Frame hypertable¶
At a glance
Populate and tune the ObjectFrameObservation TimescaleDB hypertable — a queryable, per-project snapshot built from each classification's frames_msgpack file.
- Time: a few seconds for
--show/tuning; backfill time scales with dataset size and target fps - Who: operators tuning hypertable performance, or backfilling it after a schema change
See Frame timeseries for why the msgpack file, not the hypertable, is the durable source of truth — the hypertable is a derived, rebuildable index.
There's no on/off switch¶
ObjectFrameObservation is a TimescaleDB hypertable unconditionally — created by migrations 0095_object_frame_observation_model, 0096_migrate_bboxes_to_timeseries, and 0096b_enable_timescaledb_compression, none of which read any settings/env var to decide whether to run. There is no USE_FRAMES_HYPERTABLE flag or equivalent anywhere in the codebase (checked the full source tree and all three migrations directly) — TimescaleDB is a hard requirement of the database backend, not an opt-in feature.
What is on-demand, per project, is whether the hypertable's snapshot has been populated yet — that's what the rest of this page covers.
Populating a project's snapshot¶
Each ClassificationProject has its own ProjectHypertablePopulation row (status Pending / Populating / Ready / Failed), visible in the Expert admin under Media classification → Project hypertable populations.
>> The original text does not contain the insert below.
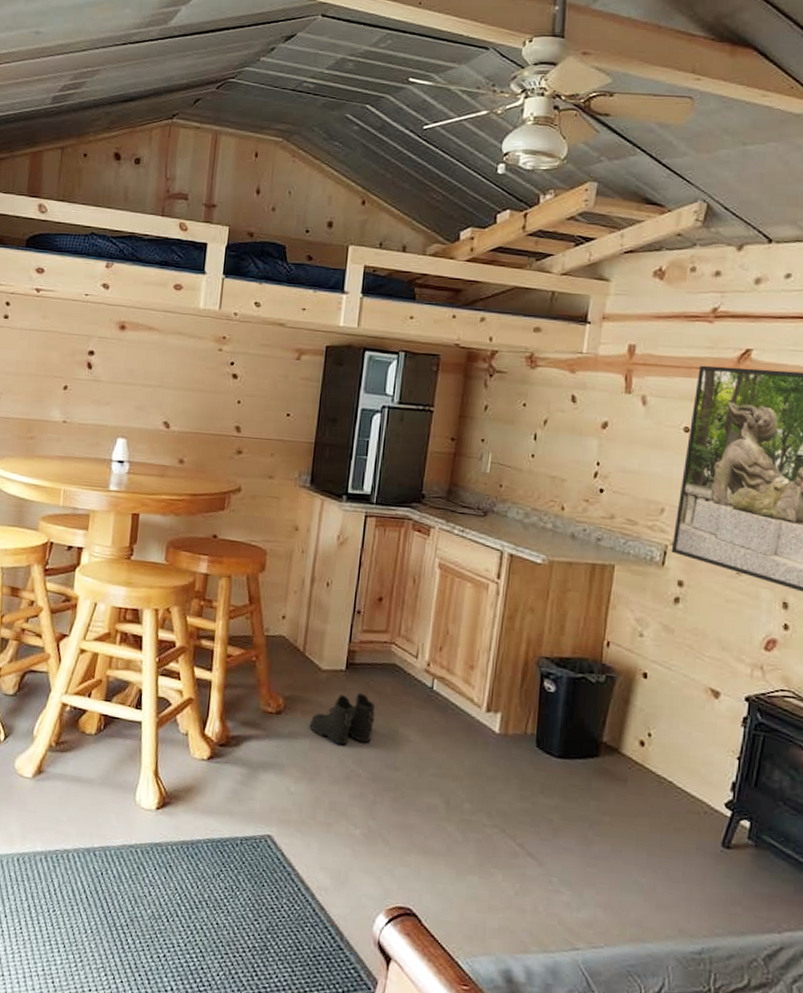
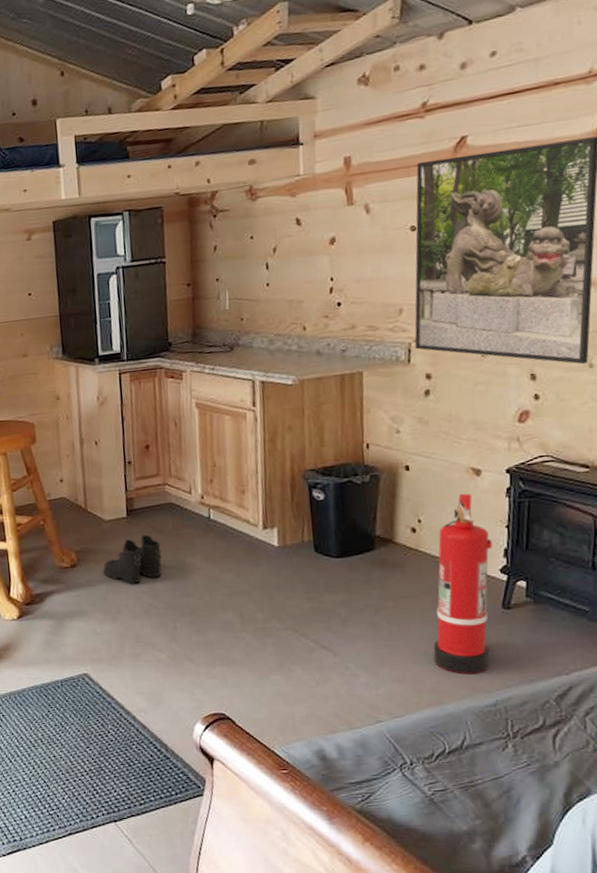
fire extinguisher: none [642,713,721,915] -> present [433,493,493,675]

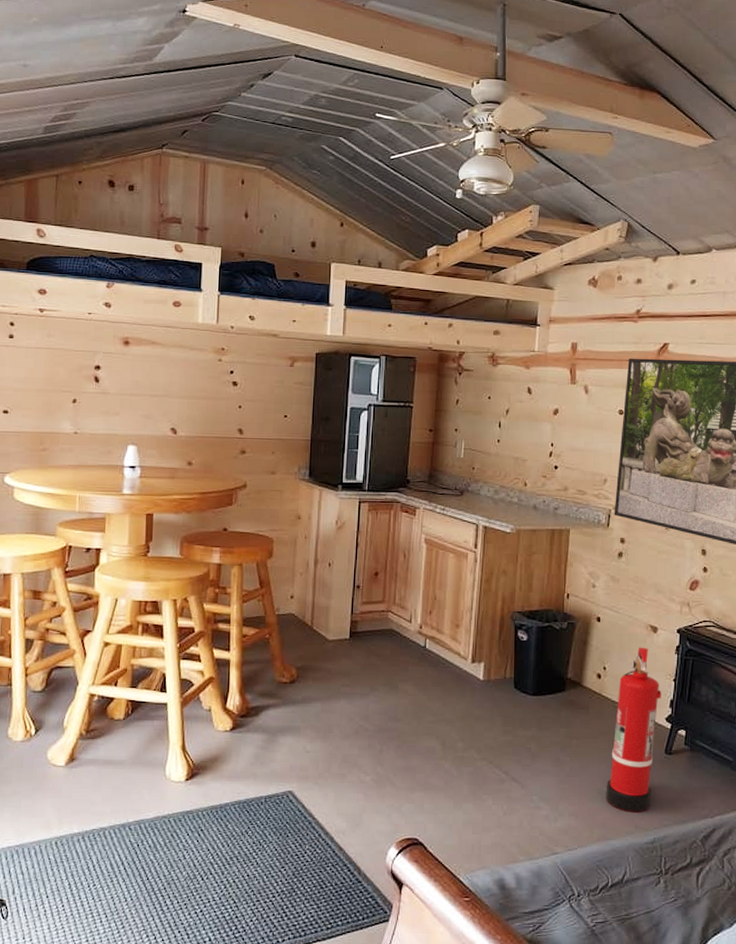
boots: present [103,534,162,584] -> none [320,657,378,705]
It's created lazily the first time you trigger a populate run, and readers consult its status before querying ObjectFrameObservation for that project.
# Default 1 fps, dispatched to Celery
python manage.py populate_project_hypertable --project 42
# Higher resolution, run inline (blocking) instead of via Celery
python manage.py populate_project_hypertable --project 42 --fps 5 --sync
# Every project, async
python manage.py populate_project_hypertable --all-projects --fps 1
This reads each classification's existing frames_msgpack file and writes (downsampled to the requested fps) rows into ObjectFrameObservation. Refuses to start if any targeted project is already Populating — wait for it to finish, or reset its status manually if it's stuck.
Tuning the hypertable¶
configure_hypertable inspects and tunes the shared TimescaleDB hypertable (chunk interval, compression). Safe to re-run — it only applies changes that differ from the current state.
# Read current config (status, dimensions, compression, chunk distribution)
python manage.py configure_hypertable --show
# Change the chunk interval for new chunks (existing chunks unchanged)
python manage.py configure_hypertable --chunk-interval "30 days"
# Replace the active compression policy
python manage.py configure_hypertable --compress-after "60 days"
# Re-tune segmentby for newly compressed chunks
python manage.py configure_hypertable --compress-segmentby "project_id,classification_id,dynamic_attrs_id"
# Combine + dry-run
python manage.py configure_hypertable \
--chunk-interval "30 days" \
--compress-after "14 days" \
--dry-run
Rebuilding msgpack files from source data¶
If a classification is missing its frames_msgpack file, or it's gone stale relative to the underlying data, regenerate it with rebuild_classification_msgpacks. Images are rebuilt from the dyn_attrs JSON columns directly; videos need the project's hypertable already populated, and are skipped unless you pass --include-videos:
# Single project, only classifications missing a msgpack file (default)
python manage.py rebuild_classification_msgpacks --project 42
# Force-rebuild everything in a project, including videos
python manage.py rebuild_classification_msgpacks --project 42 --force --include-videos
# Single classification
python manage.py rebuild_classification_msgpacks --classification 12345
# Every project, dry-run (counts only, no file writes)
python manage.py rebuild_classification_msgpacks --all-projects --dry-run
--project / --classification / --all-projects are mutually exclusive and one is required.
Verify it worked¶
python manage.py configure_hypertable --show
Or check a project's status in Media classification → Project hypertable populations (should be Ready), and query ObjectFrameObservation directly to confirm row counts match expectations for your dataset.